On 15 September, Burrows escorted her convoy into Buckner Bay, turned, and left port immediately to escape approaching Typhoon Ida. The warship returned to Buckner Bay on the 18th to join another LST group bound for Honshū where they arrived a week later. Burrows tied up alongside for a repair period that was interrupted by another storm-evasion cruise. Following completion of the availability, Burrows set out to sea on 8 October for Leyte Gulf with a third LST group. After another delay due to still another typhoon evasion, the escort and convoy arrived safely on 20 October. Burrows longest cruise in Pacific waters began in the southern Philippines on 28 October and took her to Aomori on the northernmost tip of Honshū and then to Otaru in southern Hokkaidō. After stopping at both ports, Burrows rendezvoused with LST Flotilla 29 and returned with the ships to Yokohama.

== Mopping up in the Philippines ==

Shortly after she tied up in Yokohama, the destroyer escort received orders to Manila Bay and thence to Guiuan, Samar, to embark five officers and 58 men of the Philippine Army and two Japanese prisoners of war. These troops were being dispatched to Borongan to attempt to force the surrender of Japanese soldiers in the area. On the morning of 12 December, Burrows disembarked her passengers and stood by to await developments. Four days later, the escort recovered all her original passengers as well as 75 Japanese prisoners and got underway for Tacloban, Leyte, where she discharged all the troops and prisoners before returning to Guiuan.

During the remainder of December 1945 and throughout January 1946, Burrows was either at anchor in Guiuan Harbor or on weather patrol.

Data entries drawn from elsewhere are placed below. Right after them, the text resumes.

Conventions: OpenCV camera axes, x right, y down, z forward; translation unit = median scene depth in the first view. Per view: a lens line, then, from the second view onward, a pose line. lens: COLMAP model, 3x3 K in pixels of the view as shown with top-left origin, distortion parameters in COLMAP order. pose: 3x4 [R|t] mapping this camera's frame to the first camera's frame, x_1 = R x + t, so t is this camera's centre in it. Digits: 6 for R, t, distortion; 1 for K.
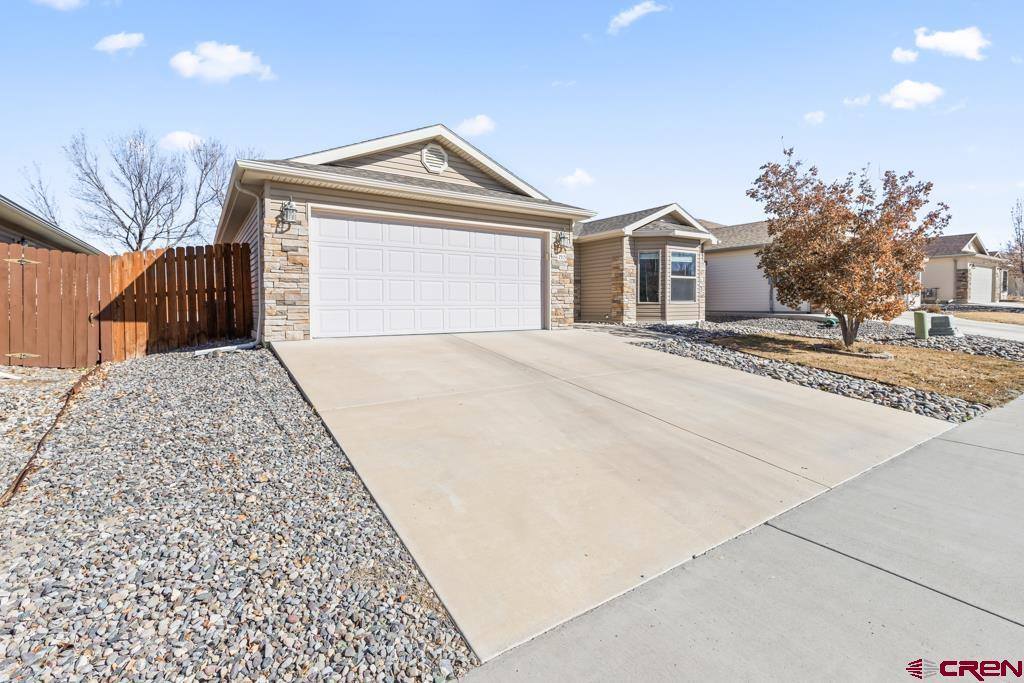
lens RADIAL K [[466.2, 0, 508.5], [0, 466.2, 320.7], [0, 0, 1]] dist [-0.001700, -0.000121]
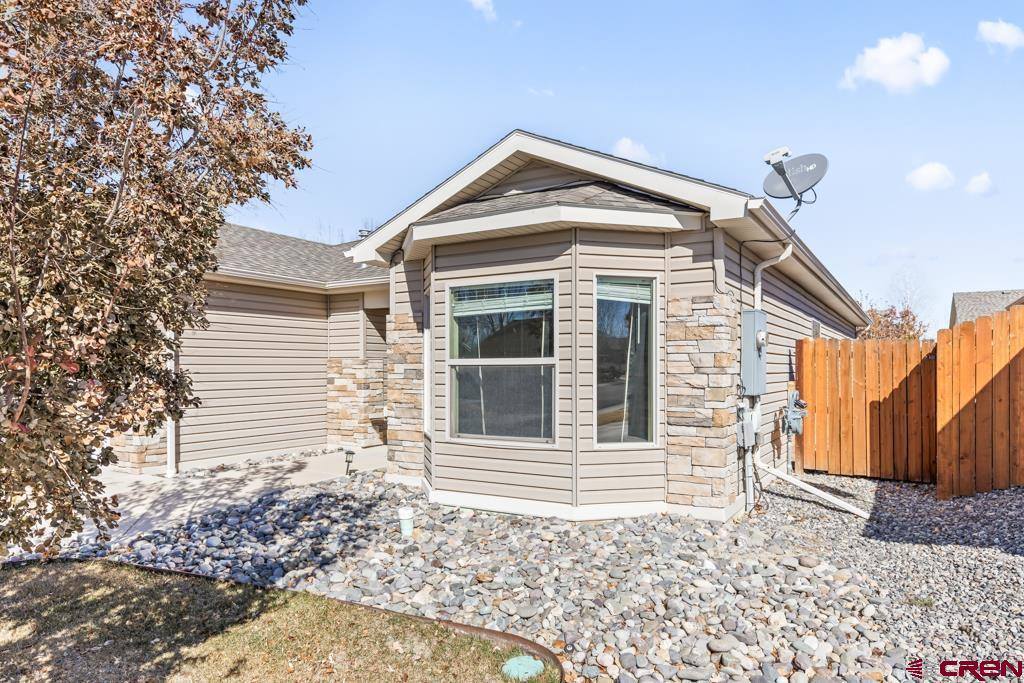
lens RADIAL K [[687.4, 0, 511.9], [0, 687.4, 370.2], [0, 0, 1]] dist [0.001393, 0.000368]
pose [[0.409225, 0.005027, -0.912420, 1.068823], [-0.029835, 0.999524, -0.007874, -0.111521], [0.911946, 0.030444, 0.409180, 1.088431]]
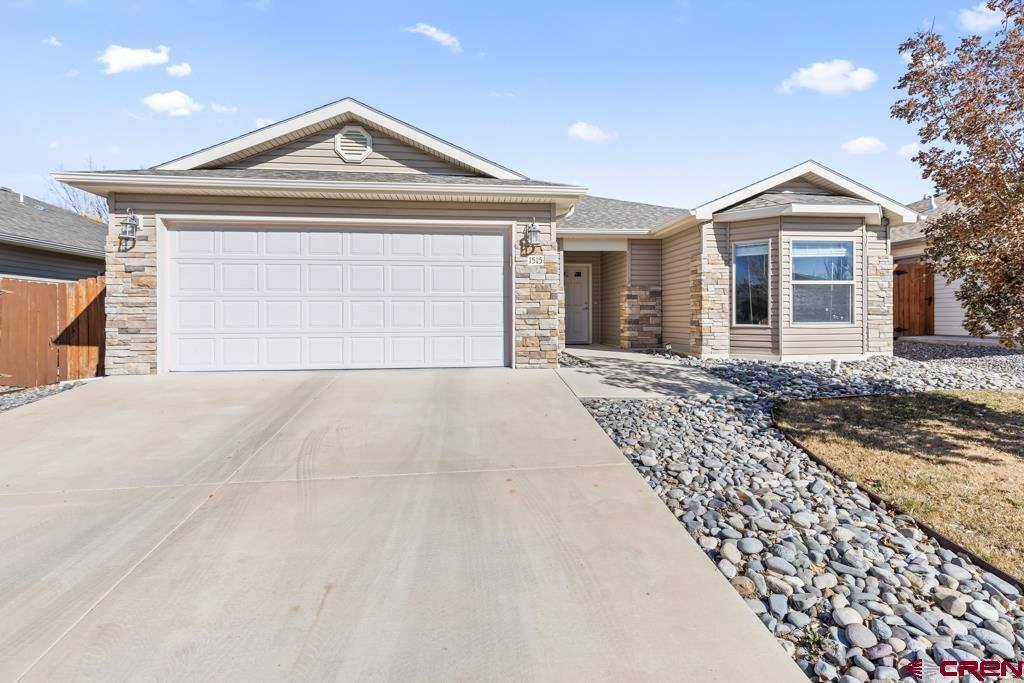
lens RADIAL K [[466.9, 0, 515.3], [0, 466.9, 320.7], [0, 0, 1]] dist [0.001361, -0.000366]
pose [[0.889307, 0.003173, -0.457299, 0.398935], [-0.014429, 0.999673, -0.021124, -0.034974], [0.457082, 0.025384, 0.889062, 0.391910]]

On 31 January, the ship received orders to join CortDiv 16 to return to the United States. After a stop in Pearl Harbor on 13 February, Burrows continued on to San Pedro, California, where she tied up on the 23d. In March, the destroyer escort steamed to Norfolk, Virginia, to prepare for inactivation that was completed in Green Cove Springs, Florida. There, she was placed out of commission, in reserve, on 14 June 1946.

== Post-War decommissioning ==

In 1950, Burrows was designated for transfer to the Netherlands under the Mutual Defense Aid Program (MDAP). Towed to Boston, Massachusetts, in February for overhaul, she was transferred to the Netherlands government on 1 June 1950, and her name was struck from the Navy List on 26 September 1950. Renamed HNLMS Van Amstel, she served for 17 more years under the Dutch flag until the Royal Netherlands Navy declared her to be excess to their needs in 1968 and sold her to Simons Scheepssloperij N.V. of Rotterdam for scrapping.